Buffett, on the other hand, doesn’t need a salary. He pays only a small amount into Social Security and Medicare, but almost all of his income comes from investments.


•Dividends (taxed as ordinary income up to 37% for the wealthiest).
•Capital gains (long-term gains taxed at 20%, plus the 3.8% Net Investment Income Tax from Obamacare).

So when he sells stock, he pays around 24%. On dividends, he pays 37%. And when he dies, the estate tax could claim up to 40% of his fortune or tens of billions in “death taxes.”

When you add it up, Buffett actually pays somewhere between 25–30% annually, plus that massive estate tax down the line.

So the statement that he pays less than his secretary can be a bit… disingenuous. His secretary pays ~20%. Buffett pays ~25–30% (with a gigantic estate bill waiting). It’s not nothing.

This raises a larger question: Do the wealthy pay their fair share of taxes?

Most people would quickly say “no.” It feels like the middle class is left to bear the brunt of everything, while the wealthy use their influence to escape.

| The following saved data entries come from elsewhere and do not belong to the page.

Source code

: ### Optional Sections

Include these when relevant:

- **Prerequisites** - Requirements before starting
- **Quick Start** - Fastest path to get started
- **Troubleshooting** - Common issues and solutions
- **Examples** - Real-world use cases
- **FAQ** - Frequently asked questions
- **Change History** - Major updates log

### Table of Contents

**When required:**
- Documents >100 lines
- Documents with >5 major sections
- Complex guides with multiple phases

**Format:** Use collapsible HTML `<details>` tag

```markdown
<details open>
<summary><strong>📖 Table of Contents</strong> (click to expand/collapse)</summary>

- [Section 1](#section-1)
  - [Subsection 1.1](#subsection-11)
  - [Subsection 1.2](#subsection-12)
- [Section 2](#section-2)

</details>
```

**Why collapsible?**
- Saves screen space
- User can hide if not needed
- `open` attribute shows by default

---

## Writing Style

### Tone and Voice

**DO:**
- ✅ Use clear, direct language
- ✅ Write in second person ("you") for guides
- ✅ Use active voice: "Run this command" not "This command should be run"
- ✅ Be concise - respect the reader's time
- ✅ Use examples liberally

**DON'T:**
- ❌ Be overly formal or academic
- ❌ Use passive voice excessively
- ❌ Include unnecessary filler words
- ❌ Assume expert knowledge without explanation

But the data tell a more complicated story:


•The top 1% of earners pay about 40% of all federal income taxes.
•The top 10% pay 71%.
•The top 50% pay 97%.
•The bottom 50% contribute just 3% to federal income taxes.

How can this be?

Progressive rates, deductions, and credits. Many in the bottom 50% of the income distribution benefit from programs such as the Child Tax Credit and the Earned Income Tax Credit, which reduce or eliminate their federal income tax liability. Additionally, the standard deduction ($14,600 for singles and $29,200 for married couples in 2024) shields a significant portion of income from taxes altogether.

And remember, many lower earners also qualify for programs that can result in a negative net federal income tax rate. Roughly, the bottom 15% of earners actually get back more from credits and aid than they pay in federal taxes. In other words, not only do they not pay any taxes, but the government actually gives them additional money.

But don't applaud the billionaires just yet.

Yes, the wealthy bear the majority of the federal income tax burden. But let’s not ignore the other side: the top 1% also own about 20% of all the money in this country.

Be Blessed,

Dave

P.S.

Rich people have even more tricks up their sleeves. They are way too complicated to explain in this article, but feel free to research on your own.

Strategies Billionaires Use to Reduce or Delay Taxes


Borrowing against assets instead of selling – take out loans using stock or real estate as collateral, so no taxable capital gains are triggered.
Step-up in basis at death – heirs inherit assets at current market value, wiping out decades of capital gains.
Generation-skipping trusts – transfer wealth directly to grandchildren, avoiding estate taxes at the children’s level.
Grantor Retained Annuity Trusts (GRATs) – place appreciating assets into a trust, then pass extra growth to heirs tax-free.
Relocating or offshore trusts – establish residency in no-income-tax states (like Florida or Texas) or use overseas trusts to lower or delay tax.
Carried interest loophole – Private equity and hedge fund managers classify income as capital gains, which are taxed at lower rates.
Real estate depreciation and 1031 exchanges – write down property value for tax purposes and roll gains into new properties to keep deferring taxes forever.